EU und GB, dazwischen wird mit rotem Buntstift ein Strich gezogen

Der Brexit hat auch zur Folge, dass es eine neue Kennzeichnungspflicht gibt. - Bild: tanaonte - stock.adobe.com

Seit mehr als fünf Monaten ist der Brexit nun vollzogen und Großbritannien ist kein Teil der EU mehr. Und das hat tiefe Spuren hinterlassen. So sind zum Beispiel die Exporte nach Großbritannien im März um 13,2 Prozent gegenüber dem Vorjahresmonat auf 6,5 Milliarden Euro eingebrochen.

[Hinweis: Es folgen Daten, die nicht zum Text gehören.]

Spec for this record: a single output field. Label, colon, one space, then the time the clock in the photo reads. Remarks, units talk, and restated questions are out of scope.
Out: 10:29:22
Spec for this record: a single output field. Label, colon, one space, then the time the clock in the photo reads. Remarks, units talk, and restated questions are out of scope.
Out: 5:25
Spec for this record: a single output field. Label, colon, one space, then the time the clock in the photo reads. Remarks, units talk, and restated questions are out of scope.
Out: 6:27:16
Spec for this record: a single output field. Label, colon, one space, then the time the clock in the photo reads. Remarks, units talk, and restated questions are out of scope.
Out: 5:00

Laut einer Umfrage von der Wirtschaftsprüfungsgesellschaft KPMG und der British Chamber of Commerce in Germany (BCCG) ist der Brexit für 67 Prozent der Unternehmer negativer als sie es zu Jahresbeginn noch gedacht haben. 

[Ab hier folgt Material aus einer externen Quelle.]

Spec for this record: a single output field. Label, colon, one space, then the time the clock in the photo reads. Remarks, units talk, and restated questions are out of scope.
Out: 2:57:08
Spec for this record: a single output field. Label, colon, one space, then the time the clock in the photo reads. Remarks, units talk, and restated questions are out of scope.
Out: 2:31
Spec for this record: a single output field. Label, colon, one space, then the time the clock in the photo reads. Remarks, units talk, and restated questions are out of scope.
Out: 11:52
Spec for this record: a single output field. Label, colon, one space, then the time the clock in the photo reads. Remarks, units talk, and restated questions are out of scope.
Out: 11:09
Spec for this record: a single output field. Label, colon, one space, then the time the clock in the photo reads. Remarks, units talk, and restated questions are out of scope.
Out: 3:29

Und dabei sind die ganzen Folgen des Brexit noch nicht einmal sichtbar. Denn für einige Bereiche gibt es Übergangsfristen. So auch für die Kennzeichnung auf Produkten und technischen Unterlagen. Denn als Großbritannien noch Teil der EU war, galt ganz normal das CE-Zeichen als Kennzeichnung, dass das Produkt alle EU-weiten Anforderungen an Sicherheit, Gesundheitsschutz und Umweltschutz erfüllt. Nach dem Brexit habe die britische Regierung dann ein eigenes nationales Kennzeichen eingeführt, erklärte Pilz-Chefin Susanne Kunschert auf einer Pressekonferenz. Das neue Zeichen: UKCA (UK Conformity Assessed).

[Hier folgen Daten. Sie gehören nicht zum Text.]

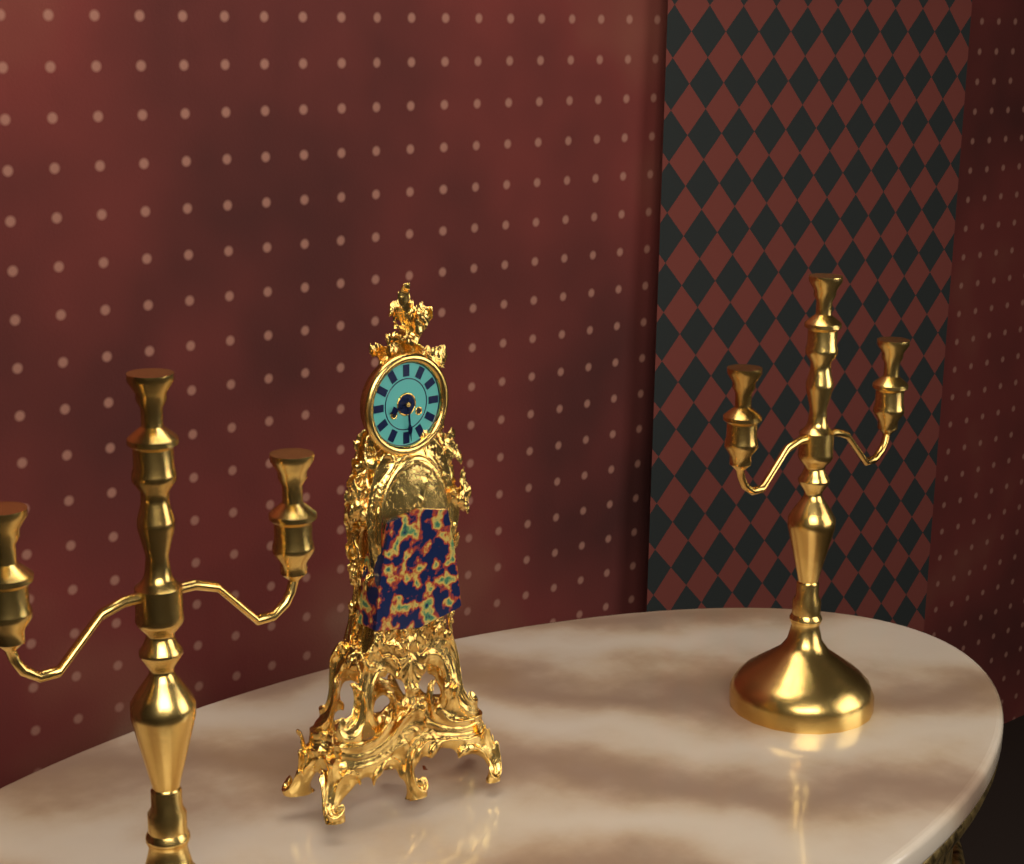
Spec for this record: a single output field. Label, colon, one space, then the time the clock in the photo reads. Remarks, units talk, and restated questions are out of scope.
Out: 8:29
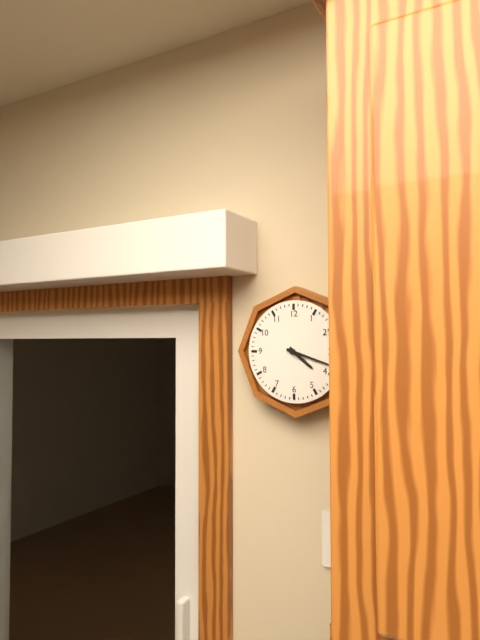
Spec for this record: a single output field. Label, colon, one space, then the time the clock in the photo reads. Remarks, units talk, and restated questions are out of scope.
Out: 4:18
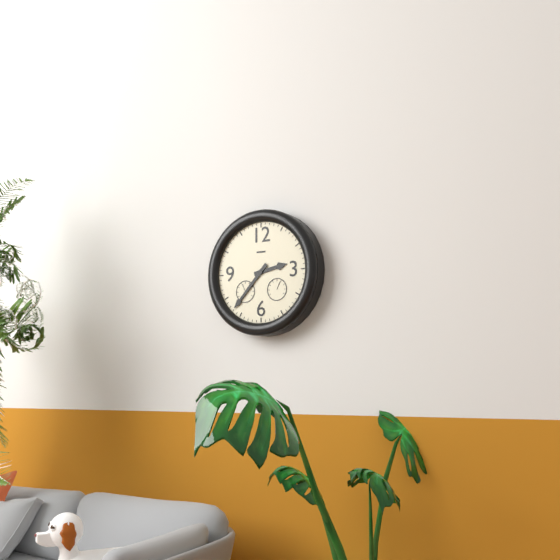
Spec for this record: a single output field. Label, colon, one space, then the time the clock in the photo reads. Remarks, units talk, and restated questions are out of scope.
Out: 2:37
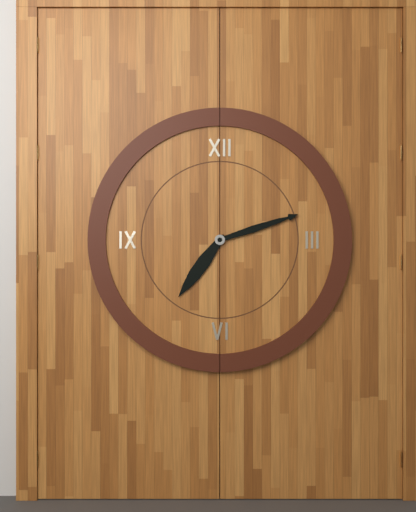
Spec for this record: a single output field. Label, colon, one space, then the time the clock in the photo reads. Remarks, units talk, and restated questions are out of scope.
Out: 7:12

Noch gilt eine Übergangsfrist und das CE-Kennzeichen darf bis 1. Januar 2022 verwendet werden. Aber Vorsicht: Das ist nur möglich, wenn die britischen und EU-Produktionsvorschriften identisch sind. Falls die EU zum Beispiel Änderungen vornimmt, werden die von Großbritannien nicht mehr übernommen und für diese Produkte darf die CE-Kennzeichnung beim Export ins Vereinigte Königreich nicht mehr verwendet werden.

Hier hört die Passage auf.